Quoted text:

****

# FB peeps can you do this for me?



## HoosierShadow (Apr 20, 2010)

I don't like to ask for votes, etc. and I know we won't win, especially so last minute, but I entered the TSC contest with my kids doe, Peanut. 
I can't begin to tell you how much we could use the gift card lol But I know we all could! Anyway, if you'd like to vote:
https://www.facebook.com/TractorSupplyCo?v=app_340493986057345&rest=1

Look for my name 'Candice' and the 'bouncing' pic of Peanut:









Should be recently added.

I think it ends on Halloween so we don't really have a chance, but figured we'd try anyway.

Thanks!


----------



## ksalvagno (Oct 6, 2009)

She is adorable!


----------



## Goats Rock (Jun 20, 2011)

I hate that I can't even look at sites without a FB account. If I could vote, I would. She sure is cute! Good luck!


----------



## WalshKidsGoats (Nov 27, 2012)

Voted!


----------



## jberter (Jan 21, 2010)

I voted for you,, what a cutie,, hope you win...


----------



## toth boer goats (Jul 20, 2008)

Voted too


----------



## MsScamp (Feb 1, 2010)

One more vote added! She is such a cutie!


----------



## Jessica84 (Oct 27, 2011)

I can't find where to vote


----------



## Scottyhorse (Feb 11, 2013)

Voted!


----------



## ptgoats45 (Nov 28, 2011)

I voted!

Jessica, if you click on the picture it take you to a new page and there it has the spot to click on to vote.


----------



## springkids (Sep 12, 2013)

Beautiful girl. I have one from last year that kept over that looks almost exactly like her. Her name is Kate. I hope you win. She is beautiful!!!!


----------



## DDFN (Jul 31, 2011)

voted and shared with my FB friends. hope that helps! I will vote again tomorrow as they say you can vote once a day til deadline.


----------

****

Tasks to perform:
a: Translate this sentence from the contest thread into Spanish: "I think it ends on Halloween so we don't really have a chance, but figured we'd try anyway."
b: Write out the passage of the contest thread that begins at the words "# FB peeps can" and stops after "kids doe, Peanut.".

Raw data:

****

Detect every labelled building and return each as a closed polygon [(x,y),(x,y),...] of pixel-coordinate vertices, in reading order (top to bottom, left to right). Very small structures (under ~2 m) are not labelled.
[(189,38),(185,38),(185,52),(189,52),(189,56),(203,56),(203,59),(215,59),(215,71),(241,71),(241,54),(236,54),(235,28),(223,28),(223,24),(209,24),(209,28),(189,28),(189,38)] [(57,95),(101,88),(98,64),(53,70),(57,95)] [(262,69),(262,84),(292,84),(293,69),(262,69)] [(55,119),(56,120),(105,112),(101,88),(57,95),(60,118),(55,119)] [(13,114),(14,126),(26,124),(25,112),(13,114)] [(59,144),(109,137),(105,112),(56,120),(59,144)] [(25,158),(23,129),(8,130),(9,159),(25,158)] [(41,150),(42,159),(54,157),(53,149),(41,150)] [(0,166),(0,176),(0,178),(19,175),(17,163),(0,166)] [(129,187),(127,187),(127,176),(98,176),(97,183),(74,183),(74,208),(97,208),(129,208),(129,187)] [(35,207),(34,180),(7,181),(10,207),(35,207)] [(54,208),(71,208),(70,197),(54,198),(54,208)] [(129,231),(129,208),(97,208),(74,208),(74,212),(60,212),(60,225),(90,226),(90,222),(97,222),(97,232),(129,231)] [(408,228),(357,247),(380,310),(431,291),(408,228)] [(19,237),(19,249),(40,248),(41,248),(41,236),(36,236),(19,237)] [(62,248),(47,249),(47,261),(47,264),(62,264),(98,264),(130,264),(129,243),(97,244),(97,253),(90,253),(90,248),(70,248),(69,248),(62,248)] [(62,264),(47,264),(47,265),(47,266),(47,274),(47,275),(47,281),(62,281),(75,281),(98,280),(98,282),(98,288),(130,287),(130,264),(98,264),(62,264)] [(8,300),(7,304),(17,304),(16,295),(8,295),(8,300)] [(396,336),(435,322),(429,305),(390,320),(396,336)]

****

The replies:
a: Creo que termina en Halloween, así que en realidad no tenemos ninguna posibilidad, pero pensamos que lo intentaríamos de todos modos.

b:
# FB peeps can you do this for me?



## HoosierShadow (Apr 20, 2010)

I don't like to ask for votes, etc. and I know we won't win, especially so last minute, but I entered the TSC contest with my kids doe, Peanut.